▸ **What is asked**
a) Answer these about the passage on mind control in marketing, one answer per line, marked to match:
(i) In what year did Vance Packard publish The Hidden Persuaders?
(ii) What two messages did the New Jersey movie theater flash?
(iii) According to Wilson Bryan Key, what images did advertisers embed in their ads?
b) Please carry on the passage on mind control in marketing, starting after its final sentence.

▸ **Reading text**
○ ○ ○ ○ ○ ○ ○

Of course, our political and economic systems rest on the narrative of freedom of
individual choice, so it's not surprising that as a culture, we should experience spasms of angst just thinking
about assaults on these freedoms. And so it is with any persuasion tactics that hint of mind control.
Historically, fears about mind control in the hands of marketers peaked several
decades ago. In 1957, Vance Packard published his best-seller The Hidden Persuaders, in which he described how a
New Jersey movie theater had flashed subliminal messages to "Eat popcorn" and "Drink Coca-Cola", thereby causing
sales at the snack bar to spike. James Vicary, a self-promoting market researcher, jumped in to take credit for the
"experiment". And a number of years later, an overwrought Wilson Bryan Key wrote Subliminal Seduction, in which he
claimed that advertisers embedded images of sex, death, and bestiality in their ads to manipulate people into
buying their products. Claims like these quickly gave birth to cottage industries of consumer education programs,
marketing consultancies and subliminal self-help tapes.

○ ○ ○ ○ ○ ○ ○

▸ **Information provided**

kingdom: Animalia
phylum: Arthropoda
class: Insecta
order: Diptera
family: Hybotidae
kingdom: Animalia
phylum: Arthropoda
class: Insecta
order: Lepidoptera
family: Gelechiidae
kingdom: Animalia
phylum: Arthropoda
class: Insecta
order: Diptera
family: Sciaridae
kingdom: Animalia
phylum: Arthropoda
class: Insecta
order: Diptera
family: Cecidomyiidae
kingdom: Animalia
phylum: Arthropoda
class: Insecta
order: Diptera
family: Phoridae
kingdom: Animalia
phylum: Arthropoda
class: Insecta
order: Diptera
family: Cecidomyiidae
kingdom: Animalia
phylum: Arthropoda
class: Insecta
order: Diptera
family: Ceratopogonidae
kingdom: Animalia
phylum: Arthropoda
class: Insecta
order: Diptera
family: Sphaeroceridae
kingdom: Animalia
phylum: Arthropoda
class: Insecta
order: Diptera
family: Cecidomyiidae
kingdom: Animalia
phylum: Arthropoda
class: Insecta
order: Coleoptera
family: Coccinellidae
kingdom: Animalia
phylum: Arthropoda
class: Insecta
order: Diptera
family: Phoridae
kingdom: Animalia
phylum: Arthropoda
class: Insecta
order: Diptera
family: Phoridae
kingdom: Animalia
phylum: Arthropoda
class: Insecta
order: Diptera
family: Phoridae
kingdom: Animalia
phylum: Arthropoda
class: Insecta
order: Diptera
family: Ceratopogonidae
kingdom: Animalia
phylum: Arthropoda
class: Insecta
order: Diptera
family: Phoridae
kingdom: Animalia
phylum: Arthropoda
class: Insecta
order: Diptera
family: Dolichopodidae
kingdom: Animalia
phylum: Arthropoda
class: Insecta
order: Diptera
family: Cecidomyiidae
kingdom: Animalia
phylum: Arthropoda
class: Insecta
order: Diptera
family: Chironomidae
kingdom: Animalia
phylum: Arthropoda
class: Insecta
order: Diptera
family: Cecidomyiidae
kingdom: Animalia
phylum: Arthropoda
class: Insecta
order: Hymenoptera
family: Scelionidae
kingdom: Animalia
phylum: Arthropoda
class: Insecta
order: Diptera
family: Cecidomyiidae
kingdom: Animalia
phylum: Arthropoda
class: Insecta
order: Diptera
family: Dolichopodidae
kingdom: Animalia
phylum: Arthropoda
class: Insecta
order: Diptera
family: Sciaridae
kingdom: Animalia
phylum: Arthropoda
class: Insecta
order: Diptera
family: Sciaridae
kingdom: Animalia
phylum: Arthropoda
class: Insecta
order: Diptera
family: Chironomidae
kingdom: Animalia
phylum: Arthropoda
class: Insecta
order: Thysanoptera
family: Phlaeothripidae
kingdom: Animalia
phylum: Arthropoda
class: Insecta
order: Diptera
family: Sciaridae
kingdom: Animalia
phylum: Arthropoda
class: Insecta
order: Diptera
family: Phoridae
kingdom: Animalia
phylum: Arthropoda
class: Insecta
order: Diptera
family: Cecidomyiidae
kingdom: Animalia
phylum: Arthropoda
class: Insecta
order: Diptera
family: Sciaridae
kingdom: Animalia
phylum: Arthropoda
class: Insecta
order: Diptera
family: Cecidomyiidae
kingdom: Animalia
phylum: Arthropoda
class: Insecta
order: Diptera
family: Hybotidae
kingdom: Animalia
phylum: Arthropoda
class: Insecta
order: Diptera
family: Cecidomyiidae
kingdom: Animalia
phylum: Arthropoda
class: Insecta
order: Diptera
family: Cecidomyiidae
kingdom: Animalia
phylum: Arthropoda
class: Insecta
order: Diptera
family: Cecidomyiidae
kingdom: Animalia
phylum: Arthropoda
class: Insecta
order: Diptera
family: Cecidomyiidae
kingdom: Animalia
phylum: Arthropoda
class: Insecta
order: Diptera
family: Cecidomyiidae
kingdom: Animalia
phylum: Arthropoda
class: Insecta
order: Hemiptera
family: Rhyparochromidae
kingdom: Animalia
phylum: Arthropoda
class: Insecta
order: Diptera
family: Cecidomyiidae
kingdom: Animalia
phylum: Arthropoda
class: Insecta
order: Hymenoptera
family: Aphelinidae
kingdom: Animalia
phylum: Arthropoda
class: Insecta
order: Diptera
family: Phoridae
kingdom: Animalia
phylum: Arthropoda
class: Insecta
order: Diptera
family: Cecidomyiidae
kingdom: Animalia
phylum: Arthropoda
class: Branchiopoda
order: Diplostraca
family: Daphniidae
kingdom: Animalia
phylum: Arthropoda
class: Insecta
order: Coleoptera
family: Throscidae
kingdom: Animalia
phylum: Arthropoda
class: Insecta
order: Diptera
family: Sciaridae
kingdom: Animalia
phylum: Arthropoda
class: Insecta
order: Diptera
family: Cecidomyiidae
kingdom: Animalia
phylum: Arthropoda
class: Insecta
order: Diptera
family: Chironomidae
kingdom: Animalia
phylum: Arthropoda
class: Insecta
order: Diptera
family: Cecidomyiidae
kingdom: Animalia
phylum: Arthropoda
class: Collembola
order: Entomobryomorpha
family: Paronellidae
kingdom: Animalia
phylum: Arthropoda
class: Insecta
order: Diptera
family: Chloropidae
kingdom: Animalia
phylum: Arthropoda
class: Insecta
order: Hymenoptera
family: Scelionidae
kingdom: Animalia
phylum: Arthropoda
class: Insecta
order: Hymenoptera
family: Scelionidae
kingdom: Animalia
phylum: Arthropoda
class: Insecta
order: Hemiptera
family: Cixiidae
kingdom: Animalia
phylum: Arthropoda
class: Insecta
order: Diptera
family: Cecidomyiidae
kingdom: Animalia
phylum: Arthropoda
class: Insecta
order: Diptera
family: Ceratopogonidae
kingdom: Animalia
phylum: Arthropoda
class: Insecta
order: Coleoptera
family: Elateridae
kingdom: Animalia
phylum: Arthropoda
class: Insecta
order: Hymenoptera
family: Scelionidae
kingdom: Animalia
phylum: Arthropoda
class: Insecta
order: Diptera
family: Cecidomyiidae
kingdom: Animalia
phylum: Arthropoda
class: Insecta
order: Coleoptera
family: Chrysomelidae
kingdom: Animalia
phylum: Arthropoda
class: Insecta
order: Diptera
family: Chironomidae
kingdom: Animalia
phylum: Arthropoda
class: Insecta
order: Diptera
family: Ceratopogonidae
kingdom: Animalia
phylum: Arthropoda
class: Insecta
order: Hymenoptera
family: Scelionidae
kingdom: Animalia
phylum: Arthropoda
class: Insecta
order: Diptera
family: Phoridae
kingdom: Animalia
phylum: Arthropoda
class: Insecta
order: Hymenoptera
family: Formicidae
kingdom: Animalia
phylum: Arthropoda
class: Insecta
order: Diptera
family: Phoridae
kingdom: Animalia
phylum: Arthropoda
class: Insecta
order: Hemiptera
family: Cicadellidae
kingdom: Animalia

○ ○ ○ ○ ○ ○ ○

▸ **Set of answers**
a)
(i) 1957
(ii) "Eat popcorn" and "Drink Coca-Cola"
(iii) Images of sex, death, and bestiality

b)
Turns out, though, that much of the hype was a sham. Vicary's "experiment" appears
to have been an outright hoax, and the subliminal self-help industry was exposed as junk science. The idea of
subliminal advertising for the most part joined the garbage heap upon which are piled fears about satanic messages
being played backwards in Led Zeppelin songs, and sightings of the Virgin Mary on cheese sandwiches (both of which
got a pretty debunking in a 2006 TED talk by Michael Shermer). The dust settled, public paranoia about advertising
practices abated, and in scientific circles, a professed interest in subliminal advertising came to be about as
respectable as wearing scarlet lipstick and fishnet stockings to an academic conference—or conducting research
about ESP, for that matter.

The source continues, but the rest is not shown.